Celui qui dit avoir peur désormais pour sa vie et celle de sa famille se rappelle toujours son interpellation musclée suivie d’une détention arbitraire, fin décembre 2020, pour un article « dont l’authenticité n’a pas été établie ». Son journal L’Indépendant Express sera définitivement fermé, quelques jours plus tard, à la suite d’une décision rendue par la Haute Autorité togolaise de l’audiovisuel et de la communication (HAAC).
Carlos Kétohou appelle de ses vœux que la commercialisation du logiciel espion Pegasus soit entourée d’un certain nombre de garanties pour la sécurité des personnes.
L’exécutif togolais muet
Du côté de l’exécutif togolais, on préfère garder le silence sur les révélations. Contacté par Sputnik, Akodah Ayéwouadan, ministre de la Communication et des Médias, porte-parole du gouvernement togolais, affirme que «le gouvernement ne s’exprimera pas sur la question».
Déjà le 4 août 2020, une enquête menée par les quotidiens Le Monde et The Guardian avait accusé Lomé de s’être servi de Pegasus pour espionner des leaders religieux et des défenseurs des droits de l’homme.

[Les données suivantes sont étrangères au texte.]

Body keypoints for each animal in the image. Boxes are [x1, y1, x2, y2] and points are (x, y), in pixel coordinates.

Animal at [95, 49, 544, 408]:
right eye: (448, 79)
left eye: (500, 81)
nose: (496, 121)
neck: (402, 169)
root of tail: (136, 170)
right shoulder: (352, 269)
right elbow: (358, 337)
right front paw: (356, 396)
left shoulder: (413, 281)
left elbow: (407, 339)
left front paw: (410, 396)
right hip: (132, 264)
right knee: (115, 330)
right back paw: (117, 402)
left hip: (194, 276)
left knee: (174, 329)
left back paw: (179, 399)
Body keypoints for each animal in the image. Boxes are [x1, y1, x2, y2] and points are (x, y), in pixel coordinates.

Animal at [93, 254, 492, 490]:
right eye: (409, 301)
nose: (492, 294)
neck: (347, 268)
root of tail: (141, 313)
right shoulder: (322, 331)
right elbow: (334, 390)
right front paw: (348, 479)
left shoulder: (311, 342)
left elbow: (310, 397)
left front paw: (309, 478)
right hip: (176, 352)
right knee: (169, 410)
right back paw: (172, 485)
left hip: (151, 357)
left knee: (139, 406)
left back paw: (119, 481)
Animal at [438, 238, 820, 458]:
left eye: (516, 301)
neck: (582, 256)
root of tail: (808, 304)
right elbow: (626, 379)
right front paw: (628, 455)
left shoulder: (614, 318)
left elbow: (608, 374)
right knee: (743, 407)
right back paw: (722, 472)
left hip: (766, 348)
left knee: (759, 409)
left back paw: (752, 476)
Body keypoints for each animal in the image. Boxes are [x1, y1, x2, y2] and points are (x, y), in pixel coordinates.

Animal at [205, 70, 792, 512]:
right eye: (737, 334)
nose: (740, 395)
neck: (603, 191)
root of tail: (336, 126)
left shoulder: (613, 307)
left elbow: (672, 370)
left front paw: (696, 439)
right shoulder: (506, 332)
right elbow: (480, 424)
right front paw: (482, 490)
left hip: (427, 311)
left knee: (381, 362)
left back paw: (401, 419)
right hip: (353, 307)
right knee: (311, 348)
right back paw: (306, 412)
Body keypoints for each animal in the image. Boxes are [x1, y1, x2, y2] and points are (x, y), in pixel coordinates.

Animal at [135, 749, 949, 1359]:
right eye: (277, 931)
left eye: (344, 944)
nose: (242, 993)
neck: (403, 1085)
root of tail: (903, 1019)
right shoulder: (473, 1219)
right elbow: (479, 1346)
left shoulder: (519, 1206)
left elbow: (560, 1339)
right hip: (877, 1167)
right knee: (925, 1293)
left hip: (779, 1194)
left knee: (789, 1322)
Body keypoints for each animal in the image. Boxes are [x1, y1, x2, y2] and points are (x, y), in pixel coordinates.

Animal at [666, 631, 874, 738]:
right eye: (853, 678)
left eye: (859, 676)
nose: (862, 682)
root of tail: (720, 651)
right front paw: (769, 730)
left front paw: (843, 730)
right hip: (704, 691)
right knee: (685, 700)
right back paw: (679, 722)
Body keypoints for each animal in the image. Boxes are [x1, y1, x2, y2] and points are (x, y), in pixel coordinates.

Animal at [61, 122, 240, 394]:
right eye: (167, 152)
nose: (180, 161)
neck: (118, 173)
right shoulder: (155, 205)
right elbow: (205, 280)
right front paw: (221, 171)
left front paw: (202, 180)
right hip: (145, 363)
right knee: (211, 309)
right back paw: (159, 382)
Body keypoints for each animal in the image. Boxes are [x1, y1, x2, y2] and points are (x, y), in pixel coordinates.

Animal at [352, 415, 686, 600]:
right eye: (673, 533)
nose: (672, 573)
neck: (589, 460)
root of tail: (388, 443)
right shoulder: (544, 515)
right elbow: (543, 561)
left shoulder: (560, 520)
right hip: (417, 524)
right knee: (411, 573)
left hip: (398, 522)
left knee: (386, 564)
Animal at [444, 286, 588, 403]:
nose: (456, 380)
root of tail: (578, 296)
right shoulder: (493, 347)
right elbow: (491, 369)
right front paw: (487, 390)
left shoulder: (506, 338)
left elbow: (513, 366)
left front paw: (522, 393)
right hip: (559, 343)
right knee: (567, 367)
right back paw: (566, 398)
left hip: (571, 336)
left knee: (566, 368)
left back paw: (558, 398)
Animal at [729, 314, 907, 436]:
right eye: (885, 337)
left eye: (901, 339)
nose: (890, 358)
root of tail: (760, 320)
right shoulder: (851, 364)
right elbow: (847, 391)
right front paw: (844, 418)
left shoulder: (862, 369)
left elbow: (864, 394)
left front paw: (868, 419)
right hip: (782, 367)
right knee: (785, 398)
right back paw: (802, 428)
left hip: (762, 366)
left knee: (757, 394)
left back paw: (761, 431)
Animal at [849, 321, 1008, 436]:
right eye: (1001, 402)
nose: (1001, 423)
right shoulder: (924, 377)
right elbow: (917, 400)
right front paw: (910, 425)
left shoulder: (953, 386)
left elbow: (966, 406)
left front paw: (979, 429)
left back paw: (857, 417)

Contacté à l’époque par Sputnik, le gouvernement togolais n’avait pas souhaité réagir.
Pour sa part, le Président Faure Gnassingbé a déclaré, le 14 juillet dans une déclaration au journal Le Monde, au sujet de l’utilisation du logiciel espion dans le cadre de la lutte contre le terrorisme que « chaque État souverain s’organise pour faire face à ce qui le menace avec les moyens dont il dispose ». Interrogé sur son utilisation contre ses opposants, il a botté en touche.